Writing for the majority, Justice Bren­nan explicitly rejected the contention that “persons who have entered the United States illegally are not ‘within the jurisdiction’ of a State even if they are present within a State’s boundaries and subject to its laws. Neither our cases nor the logic of the Fourteenth Amendment supports that constricting con­struction of the phrase ‘within its jurisdic­tion.'”

[…]

The four dissenting justices – Chief Justice Burger, joined by Justices White, Rehnquist, and O’Connor – rejected Bren­nan’s application of equal protection to the case at hand. But they pointedly expressed “no quarrel” with his threshold determina­tion that “the Fourteenth Amendment ap­plies to aliens who, after their illegal entry into this country, are indeed physically ‘within the jurisdiction’ of a state.”

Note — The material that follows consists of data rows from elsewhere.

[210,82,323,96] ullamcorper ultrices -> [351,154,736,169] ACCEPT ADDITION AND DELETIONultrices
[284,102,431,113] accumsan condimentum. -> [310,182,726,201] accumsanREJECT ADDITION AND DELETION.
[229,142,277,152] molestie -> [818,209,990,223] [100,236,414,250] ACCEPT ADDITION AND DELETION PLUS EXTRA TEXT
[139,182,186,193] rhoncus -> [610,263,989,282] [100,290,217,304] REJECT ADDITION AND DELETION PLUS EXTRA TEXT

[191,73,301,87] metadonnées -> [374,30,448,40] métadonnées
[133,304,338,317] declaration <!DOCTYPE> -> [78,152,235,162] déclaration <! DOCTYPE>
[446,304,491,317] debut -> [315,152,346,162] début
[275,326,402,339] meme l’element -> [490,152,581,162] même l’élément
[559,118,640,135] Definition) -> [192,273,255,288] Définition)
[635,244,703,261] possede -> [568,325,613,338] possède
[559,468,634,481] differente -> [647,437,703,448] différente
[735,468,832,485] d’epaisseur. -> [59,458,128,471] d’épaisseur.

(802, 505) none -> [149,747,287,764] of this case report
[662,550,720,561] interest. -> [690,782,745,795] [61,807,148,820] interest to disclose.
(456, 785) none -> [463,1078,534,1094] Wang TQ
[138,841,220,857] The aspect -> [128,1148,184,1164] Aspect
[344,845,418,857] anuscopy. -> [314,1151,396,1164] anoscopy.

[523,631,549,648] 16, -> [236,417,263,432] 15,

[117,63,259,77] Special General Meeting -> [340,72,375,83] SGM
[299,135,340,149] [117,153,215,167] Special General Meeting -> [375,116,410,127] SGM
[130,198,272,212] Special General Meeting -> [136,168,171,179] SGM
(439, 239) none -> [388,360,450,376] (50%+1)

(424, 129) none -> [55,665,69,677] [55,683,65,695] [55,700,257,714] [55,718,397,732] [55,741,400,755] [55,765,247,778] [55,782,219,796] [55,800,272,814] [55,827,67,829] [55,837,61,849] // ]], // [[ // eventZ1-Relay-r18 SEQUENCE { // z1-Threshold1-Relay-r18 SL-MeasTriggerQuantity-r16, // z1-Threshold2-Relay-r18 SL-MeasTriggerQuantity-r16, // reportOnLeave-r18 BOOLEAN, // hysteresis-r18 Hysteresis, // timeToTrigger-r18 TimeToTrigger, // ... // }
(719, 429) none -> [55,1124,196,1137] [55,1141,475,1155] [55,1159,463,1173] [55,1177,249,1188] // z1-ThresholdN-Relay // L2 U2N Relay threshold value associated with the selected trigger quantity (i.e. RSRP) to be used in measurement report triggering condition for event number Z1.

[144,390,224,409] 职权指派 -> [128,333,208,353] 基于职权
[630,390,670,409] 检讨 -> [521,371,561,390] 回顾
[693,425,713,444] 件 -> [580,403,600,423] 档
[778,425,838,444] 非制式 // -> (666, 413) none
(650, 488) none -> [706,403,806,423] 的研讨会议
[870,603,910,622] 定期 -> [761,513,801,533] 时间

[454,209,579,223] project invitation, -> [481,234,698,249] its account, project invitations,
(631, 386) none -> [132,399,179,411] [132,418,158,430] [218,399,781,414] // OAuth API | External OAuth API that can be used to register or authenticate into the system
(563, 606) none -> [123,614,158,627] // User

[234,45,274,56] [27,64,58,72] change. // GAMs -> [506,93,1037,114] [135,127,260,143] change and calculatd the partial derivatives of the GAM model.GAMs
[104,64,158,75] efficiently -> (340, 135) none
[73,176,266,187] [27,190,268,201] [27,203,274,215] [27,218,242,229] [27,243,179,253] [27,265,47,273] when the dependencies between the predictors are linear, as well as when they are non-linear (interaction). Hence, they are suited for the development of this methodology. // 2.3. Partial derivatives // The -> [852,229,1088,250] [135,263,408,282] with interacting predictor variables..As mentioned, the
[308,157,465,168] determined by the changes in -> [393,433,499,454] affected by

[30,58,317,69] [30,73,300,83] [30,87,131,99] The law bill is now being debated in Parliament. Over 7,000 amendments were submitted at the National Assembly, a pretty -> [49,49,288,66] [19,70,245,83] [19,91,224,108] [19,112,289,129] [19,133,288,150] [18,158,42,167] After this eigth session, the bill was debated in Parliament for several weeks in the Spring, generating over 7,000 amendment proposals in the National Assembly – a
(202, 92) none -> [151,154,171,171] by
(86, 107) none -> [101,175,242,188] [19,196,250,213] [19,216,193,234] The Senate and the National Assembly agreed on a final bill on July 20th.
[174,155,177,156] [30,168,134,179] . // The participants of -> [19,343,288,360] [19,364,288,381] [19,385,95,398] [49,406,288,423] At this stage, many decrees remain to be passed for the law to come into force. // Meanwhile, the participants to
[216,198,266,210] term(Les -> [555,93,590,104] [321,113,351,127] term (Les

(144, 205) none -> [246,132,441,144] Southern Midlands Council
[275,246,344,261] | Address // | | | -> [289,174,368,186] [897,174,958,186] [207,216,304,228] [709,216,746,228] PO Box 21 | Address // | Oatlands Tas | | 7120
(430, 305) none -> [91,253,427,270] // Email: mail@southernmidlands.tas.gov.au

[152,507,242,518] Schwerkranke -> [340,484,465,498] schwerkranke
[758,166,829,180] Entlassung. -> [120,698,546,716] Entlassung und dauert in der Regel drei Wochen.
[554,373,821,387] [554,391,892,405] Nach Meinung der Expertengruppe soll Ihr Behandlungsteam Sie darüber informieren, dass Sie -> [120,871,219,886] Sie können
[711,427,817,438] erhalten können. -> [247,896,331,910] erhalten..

Princeton provost Eisgruber: “Children of illegal aliens are certainly ‘subject to the jurisdiction of the United Sates’ in the sense that they have no immunity from American law.” In a 1997 New York University Law Review article, Christopher L. Eisgruber, provost of Princeton University and a former clerk for Supreme Court Justice John Paul Stevens, wrote:

The United States Constitution guarantees citizenship to almost every child born in the United States. Apart from an exception for children born to foreign diplomats, n2 the Constitution’s birthplace principle applies without regard to the ethnicity or legal status of a child’s parents – so, for example, children born in the United States to illegal aliens are American citizens.

[…]

Wong Kim Ark suggested that the jurisdictional proviso should be read narrowly. The majority was of the view that the real object of the Fourteenth Amendment of the Constitution, in qualifying the words, “All persons born in the United States,” by the addition, “and subject to the jurisdiction thereof,” would appear to have been to exclude, by the fewest and fittest words, (besides children of members of the Indian tribes, standing in a peculiar relation to the National Government, unknown to the common law,) the two classes of cases – children born of alien enemies in hostile occupation, and children of diplomatic representatives of a foreign State – both of which … had been recognized exceptions to the fundamental rule of citizenship by birth within the country.

As one might infer from this passage, it is generally accepted that the jurisdictional proviso excludes from citizenship children born to foreign diplomats in the United States. That result seems reasonable since diplomats enjoy special immunity from domestic law and reside in the United States only to serve a foreign sovereign.

[…]

Professors Schuck and Smith recognize that their interpretation departs markedly from existing law. Much of the argument in their book is historical in character. As they point out, however, the historical evidence yields no clear conclusions about the implications of the Fourteenth Amendment for the children of illegal aliens; indeed, Congress did not begin restricting immigration into the United States until after the Fourteenth Amendment was enacted. Moreover, the reading proposed by Schuck and Smith is hardly the most textually obvious one – the children of illegal aliens are certainly “subject to the jurisdiction of the United States” in the sense that they have no immunity from American law.